Supplied records below:
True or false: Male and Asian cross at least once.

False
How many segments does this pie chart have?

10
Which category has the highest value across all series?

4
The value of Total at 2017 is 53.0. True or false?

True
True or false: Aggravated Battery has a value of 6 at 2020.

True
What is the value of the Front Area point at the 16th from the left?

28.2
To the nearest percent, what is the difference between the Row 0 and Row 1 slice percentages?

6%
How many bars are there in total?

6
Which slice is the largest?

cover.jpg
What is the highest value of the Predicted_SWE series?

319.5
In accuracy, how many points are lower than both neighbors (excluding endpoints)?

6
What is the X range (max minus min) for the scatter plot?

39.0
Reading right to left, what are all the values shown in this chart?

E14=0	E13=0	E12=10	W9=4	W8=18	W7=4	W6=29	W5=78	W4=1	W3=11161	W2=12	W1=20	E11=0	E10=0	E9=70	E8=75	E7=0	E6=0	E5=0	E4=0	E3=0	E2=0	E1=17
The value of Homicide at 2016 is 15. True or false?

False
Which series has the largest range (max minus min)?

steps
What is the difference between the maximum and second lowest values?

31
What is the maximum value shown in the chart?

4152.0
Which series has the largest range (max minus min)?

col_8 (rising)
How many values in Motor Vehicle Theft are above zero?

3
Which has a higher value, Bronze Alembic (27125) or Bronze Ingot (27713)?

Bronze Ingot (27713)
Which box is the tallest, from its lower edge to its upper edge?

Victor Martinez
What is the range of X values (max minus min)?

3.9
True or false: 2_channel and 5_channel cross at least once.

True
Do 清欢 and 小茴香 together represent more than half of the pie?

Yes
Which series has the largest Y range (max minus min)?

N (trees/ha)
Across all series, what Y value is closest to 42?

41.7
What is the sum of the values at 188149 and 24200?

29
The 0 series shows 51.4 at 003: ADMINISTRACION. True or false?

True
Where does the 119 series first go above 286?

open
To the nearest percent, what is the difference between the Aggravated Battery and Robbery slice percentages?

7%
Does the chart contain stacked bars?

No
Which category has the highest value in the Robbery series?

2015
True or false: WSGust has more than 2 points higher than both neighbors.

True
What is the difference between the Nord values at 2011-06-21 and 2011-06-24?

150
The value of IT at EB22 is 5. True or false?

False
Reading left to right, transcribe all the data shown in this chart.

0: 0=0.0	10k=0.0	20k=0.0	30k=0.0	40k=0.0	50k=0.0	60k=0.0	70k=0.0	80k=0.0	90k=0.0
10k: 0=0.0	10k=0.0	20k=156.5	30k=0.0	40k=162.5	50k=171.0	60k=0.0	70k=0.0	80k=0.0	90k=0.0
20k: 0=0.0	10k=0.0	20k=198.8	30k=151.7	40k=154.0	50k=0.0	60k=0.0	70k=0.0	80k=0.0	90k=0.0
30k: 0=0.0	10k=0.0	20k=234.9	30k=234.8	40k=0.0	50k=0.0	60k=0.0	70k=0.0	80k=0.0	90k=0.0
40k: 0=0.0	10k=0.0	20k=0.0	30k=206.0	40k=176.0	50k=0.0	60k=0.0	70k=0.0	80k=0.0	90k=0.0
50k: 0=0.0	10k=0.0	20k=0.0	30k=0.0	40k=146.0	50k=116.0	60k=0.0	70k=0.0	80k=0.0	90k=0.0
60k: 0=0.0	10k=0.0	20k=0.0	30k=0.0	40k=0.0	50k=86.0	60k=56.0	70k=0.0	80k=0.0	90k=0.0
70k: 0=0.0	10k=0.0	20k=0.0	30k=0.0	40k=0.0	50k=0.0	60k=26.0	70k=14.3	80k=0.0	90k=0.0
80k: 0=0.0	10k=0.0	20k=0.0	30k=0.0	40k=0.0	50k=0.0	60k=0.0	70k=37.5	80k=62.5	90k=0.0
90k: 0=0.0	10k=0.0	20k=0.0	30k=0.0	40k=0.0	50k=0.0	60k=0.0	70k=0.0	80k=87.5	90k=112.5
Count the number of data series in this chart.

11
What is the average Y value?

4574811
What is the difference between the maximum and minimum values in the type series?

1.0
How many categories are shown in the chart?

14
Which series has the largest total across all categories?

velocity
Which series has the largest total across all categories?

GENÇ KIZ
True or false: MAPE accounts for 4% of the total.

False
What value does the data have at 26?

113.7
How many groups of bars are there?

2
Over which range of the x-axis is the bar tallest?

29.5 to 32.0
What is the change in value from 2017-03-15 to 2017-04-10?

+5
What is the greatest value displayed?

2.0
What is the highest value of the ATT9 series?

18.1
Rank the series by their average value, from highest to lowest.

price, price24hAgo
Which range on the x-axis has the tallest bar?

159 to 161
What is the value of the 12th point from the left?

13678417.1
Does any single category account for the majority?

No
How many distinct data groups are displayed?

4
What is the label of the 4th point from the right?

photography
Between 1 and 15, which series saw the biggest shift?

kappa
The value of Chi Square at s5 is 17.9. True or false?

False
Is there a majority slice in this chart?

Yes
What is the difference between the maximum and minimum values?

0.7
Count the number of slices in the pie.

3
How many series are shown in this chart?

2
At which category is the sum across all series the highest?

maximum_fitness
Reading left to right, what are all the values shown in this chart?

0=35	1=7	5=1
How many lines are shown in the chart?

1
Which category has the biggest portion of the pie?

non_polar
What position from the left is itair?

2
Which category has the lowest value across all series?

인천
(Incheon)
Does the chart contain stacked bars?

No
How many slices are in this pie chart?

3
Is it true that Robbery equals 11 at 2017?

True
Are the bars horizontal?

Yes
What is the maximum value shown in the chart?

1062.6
End of Supplied records.
* About this task *
Can you rewrite the records above as a Markdown table with the columns Row and Line, covering everything from the start of the records through the line holding "How many values", inclusive, with a row number for each line and blank lines skipped?

* Response to this task *
| Row | Line |
|---|---|
| 1 | True or false: Male and Asian cross at least once. |
| 2 | False |
| 3 | How many segments does this pie chart have? |
| 4 | 10 |
| 5 | Which category has the highest value across all series? |
| 6 | 4 |
| 7 | The value of Total at 2017 is 53.0. True or false? |
| 8 | True |
| 9 | True or false: Aggravated Battery has a value of 6 at 2020. |
| 10 | True |
| 11 | What is the value of the Front Area point at the 16th from the left? |
| 12 | 28.2 |
| 13 | To the nearest percent, what is the difference between the Row 0 and Row 1 slice percentages? |
| 14 | 6% |
| 15 | How many bars are there in total? |
| 16 | 6 |
| 17 | Which slice is the largest? |
| 18 | cover.jpg |
| 19 | What is the highest value of the Predicted_SWE series? |
| 20 | 319.5 |
| 21 | In accuracy, how many points are lower than both neighbors (excluding endpoints)? |
| 22 | 6 |
| 23 | What is the X range (max minus min) for the scatter plot? |
| 24 | 39.0 |
| 25 | Reading right to left, what are all the values shown in this chart? |
| 26 | E14=0	E13=0	E12=10	W9=4	W8=18	W7=4	W6=29	W5=78	W4=1	W3=11161	W2=12	W1=20	E11=0	E10=0	E9=70	E8=75	E7=0	E6=0	E5=0	E4=0	E3=0	E2=0	E1=17 |
| 27 | The value of Homicide at 2016 is 15. True or false? |
| 28 | False |
| 29 | Which series has the largest range (max minus min)? |
| 30 | steps |
| 31 | What is the difference between the maximum and second lowest values? |
| 32 | 31 |
| 33 | What is the maximum value shown in the chart? |
| 34 | 4152.0 |
| 35 | Which series has the largest range (max minus min)? |
| 36 | col_8 (rising) |
| 37 | How many values in Motor Vehicle Theft are above zero? |